A Blog by Jonathan Low

 

Mar 14, 2019

To Optimize Smart TVs, Networks Partner To Improve Ad Targeting

With more finely targeted ad technology, TV networks hope to compete more effectively with online marketers, anticipating the day when greater convergence may actually eliminate the difference between the various media.

The challenge for the networks is creating a business model that will forestall obsolescence and enable them to hold out long enough for that vision to be realized. JL


Alexandra Bruell reports in the Wall Street Journal:

TV networks are working together to compete with online ad providers and reach increasingly elusive consumers. They’ve helped advertisers select shows more likely to reach specific audiences, rather than selling by traditional demographics such as age and gender. Top networks have created a tech standard that will make it easier to sell targeted ads. This will create watermark technology to help TV programmers send targeted ads to people with smart TV sets. Today, a TV network relies on a cable or satellite TV operator to send different ads to households. The watermark would make it easier for networks to control that process.
Top television networks have teamed up to create a technology standard that they say will make it easier for them to sell targeted advertisements, the latest collaborative effort from a historically competitive industry.
Called Project OAR, an acronym for “Open Addressable Ready,” this consortium will work to create and implement watermark technology designed to help TV programmers send targeted ads to people with smart TV sets.
For example, one household might see an ad for a Ford Motor Co. truck, while a neighbor watching the same show at the same time might see an ad for a Ford sports car. The group expects to finish work on the watermark technology by next year.
Today, a TV network typically relies on a cable or satellite TV operator to send different ads to households. The watermark would make it easier for the networks to control a greater part of that process, at least for households with internet-enabled TV sets.
It is one of many steps that could give the TV networks’ vision of countering digital ad giants like Facebook Inc. and Alphabet Inc.’s Google a chance to reach fruition.
Programmers in the consortium are Walt Disney Co.’s Disney Media Networks, Comcast Corp.’s NBCUniversal Media LLC, CBS Corp. , Discovery Inc., AMC Networks Inc., Hearst Television Inc. and AT&T Inc.’s Turner. AT&T ad group Xandr and Comcast’s FreeWheel have also joined.
Inscape, a data company owned by TV manufacturer Vizio Inc., will develop the watermark standard with input from consortium members, the group said.

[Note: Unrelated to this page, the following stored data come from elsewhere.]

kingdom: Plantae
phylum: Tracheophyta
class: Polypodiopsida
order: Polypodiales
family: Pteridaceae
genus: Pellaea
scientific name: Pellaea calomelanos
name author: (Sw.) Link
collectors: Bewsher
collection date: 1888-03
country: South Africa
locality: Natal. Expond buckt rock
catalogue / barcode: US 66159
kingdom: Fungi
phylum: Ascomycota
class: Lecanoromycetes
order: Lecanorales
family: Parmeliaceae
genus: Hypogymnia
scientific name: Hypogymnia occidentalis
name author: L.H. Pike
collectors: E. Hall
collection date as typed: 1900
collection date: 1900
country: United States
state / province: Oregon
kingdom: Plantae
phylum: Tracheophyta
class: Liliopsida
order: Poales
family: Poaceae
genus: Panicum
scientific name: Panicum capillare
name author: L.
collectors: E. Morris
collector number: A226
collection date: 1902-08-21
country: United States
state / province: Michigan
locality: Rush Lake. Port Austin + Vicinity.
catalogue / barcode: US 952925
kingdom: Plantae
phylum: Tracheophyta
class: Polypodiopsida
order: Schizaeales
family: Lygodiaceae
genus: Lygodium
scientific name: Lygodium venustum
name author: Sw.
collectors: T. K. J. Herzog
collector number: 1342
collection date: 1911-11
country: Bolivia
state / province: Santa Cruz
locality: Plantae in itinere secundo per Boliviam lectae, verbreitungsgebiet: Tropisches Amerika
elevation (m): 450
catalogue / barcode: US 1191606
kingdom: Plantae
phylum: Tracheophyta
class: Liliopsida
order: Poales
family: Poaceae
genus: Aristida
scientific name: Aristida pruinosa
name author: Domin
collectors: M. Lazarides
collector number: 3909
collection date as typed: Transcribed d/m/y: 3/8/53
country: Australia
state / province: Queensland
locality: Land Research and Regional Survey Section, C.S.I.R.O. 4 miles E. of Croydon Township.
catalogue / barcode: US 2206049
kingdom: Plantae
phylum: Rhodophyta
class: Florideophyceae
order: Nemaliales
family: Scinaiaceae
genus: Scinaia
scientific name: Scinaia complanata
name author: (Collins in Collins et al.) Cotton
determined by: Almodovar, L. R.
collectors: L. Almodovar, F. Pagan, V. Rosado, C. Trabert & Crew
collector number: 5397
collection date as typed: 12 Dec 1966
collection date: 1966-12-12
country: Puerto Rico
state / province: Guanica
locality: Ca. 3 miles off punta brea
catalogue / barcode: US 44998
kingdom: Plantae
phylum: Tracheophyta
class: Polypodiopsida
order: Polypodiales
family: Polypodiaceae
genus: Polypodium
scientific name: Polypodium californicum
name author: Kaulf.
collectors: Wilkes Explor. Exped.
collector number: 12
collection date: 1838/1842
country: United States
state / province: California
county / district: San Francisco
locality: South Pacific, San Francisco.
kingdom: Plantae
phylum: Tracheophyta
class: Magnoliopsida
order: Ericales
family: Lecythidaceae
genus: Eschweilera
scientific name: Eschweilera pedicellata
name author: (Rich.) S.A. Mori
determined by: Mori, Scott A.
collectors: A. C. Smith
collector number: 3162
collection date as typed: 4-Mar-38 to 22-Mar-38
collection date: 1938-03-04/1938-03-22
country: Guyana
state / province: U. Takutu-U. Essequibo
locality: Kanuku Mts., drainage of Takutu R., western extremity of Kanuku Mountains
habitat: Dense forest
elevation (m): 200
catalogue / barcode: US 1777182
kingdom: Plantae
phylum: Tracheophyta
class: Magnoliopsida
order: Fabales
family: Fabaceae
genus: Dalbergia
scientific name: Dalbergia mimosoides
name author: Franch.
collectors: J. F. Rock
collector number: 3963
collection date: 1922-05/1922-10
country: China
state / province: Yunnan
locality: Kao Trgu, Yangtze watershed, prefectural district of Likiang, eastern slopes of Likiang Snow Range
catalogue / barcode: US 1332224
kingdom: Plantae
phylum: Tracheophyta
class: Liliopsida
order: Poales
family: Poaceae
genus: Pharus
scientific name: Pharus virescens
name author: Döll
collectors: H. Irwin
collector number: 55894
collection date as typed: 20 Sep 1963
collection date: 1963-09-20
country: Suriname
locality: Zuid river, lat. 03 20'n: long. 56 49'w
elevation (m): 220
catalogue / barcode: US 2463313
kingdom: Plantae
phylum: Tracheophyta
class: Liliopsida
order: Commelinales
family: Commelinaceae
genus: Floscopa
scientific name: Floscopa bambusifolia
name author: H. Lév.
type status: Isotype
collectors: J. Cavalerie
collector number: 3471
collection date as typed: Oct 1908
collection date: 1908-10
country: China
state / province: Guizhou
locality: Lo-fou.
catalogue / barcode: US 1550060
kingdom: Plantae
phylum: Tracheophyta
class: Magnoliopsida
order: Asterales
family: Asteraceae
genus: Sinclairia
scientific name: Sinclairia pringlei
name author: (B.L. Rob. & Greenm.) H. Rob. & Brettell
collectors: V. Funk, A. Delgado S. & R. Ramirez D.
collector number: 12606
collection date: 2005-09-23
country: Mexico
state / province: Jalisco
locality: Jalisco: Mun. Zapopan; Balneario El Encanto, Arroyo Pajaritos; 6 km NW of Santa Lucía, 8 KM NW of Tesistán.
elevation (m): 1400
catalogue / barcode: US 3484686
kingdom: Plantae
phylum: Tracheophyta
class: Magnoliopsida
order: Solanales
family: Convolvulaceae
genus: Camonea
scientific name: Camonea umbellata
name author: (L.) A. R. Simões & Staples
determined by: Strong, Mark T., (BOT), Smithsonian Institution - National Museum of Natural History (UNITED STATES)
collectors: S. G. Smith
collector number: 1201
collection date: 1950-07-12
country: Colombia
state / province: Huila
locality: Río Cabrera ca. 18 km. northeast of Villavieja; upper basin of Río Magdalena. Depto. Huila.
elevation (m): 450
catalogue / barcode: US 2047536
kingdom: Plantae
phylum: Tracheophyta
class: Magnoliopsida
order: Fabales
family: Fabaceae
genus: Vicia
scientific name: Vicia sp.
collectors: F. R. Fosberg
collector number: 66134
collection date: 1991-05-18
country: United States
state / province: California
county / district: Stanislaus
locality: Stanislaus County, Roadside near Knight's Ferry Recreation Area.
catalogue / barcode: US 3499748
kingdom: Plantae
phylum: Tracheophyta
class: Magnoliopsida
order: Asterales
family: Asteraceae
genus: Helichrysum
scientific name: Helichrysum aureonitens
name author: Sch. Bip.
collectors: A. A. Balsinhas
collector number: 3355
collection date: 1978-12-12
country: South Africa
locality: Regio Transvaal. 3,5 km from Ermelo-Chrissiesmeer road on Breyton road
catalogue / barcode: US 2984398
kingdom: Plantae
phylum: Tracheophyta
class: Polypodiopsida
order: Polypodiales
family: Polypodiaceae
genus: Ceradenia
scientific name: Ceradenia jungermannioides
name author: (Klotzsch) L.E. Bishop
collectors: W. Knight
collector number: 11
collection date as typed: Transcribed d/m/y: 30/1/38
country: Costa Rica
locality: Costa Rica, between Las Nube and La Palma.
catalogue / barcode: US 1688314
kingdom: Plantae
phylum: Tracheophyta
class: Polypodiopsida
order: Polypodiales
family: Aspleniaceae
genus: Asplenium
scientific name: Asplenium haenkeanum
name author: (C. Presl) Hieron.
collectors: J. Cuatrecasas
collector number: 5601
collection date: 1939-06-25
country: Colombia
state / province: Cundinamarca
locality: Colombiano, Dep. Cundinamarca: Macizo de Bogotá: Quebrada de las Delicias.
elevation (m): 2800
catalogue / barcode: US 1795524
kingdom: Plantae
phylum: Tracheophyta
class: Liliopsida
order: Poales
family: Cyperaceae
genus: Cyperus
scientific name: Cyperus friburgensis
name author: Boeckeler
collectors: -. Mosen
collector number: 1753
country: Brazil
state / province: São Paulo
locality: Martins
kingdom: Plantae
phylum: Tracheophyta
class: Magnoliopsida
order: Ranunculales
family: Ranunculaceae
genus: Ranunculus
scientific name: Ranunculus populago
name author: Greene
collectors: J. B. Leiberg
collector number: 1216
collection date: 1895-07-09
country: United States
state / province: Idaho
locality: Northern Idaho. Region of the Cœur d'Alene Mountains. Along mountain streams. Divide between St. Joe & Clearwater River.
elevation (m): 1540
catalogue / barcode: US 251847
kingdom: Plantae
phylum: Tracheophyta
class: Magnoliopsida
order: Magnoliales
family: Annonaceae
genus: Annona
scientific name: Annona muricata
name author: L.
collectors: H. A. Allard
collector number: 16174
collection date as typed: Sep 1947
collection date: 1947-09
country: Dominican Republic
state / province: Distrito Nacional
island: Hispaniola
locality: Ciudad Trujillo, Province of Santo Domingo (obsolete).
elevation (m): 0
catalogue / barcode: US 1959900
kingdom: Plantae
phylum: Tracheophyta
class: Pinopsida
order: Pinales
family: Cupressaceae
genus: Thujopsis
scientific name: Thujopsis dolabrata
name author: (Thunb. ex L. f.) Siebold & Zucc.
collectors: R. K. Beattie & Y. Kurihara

Vizio will equip its TVs to read the watermark; the group will ask other TV makers to do the same.
TV networks now are working together to try to compete with online ad providers and appeal to marketers struggling to reach their increasingly elusive consumers.
In recent years, they’ve made strides in helping advertisers select shows that are more likely to reach specific audiences—soda drinkers or people in the market for a minivan, for example—rather than merely selling by traditional demographics such as age and gender.
OpenAP LLC, another effort from a separate consortium of media companies, has created a standardized system that enables advertisers use the same data sets to inform their media plans across networks. NCC Media, an organization backed by cable giants like Cox Communications Inc., Charter Communications Inc. and Comcast, also is working on capabilities to use data in advanced TV ad buying.
Some media companies, including AT&T and AMC Networks, also have announced plans to create more targeted TV ad opportunities for marketers.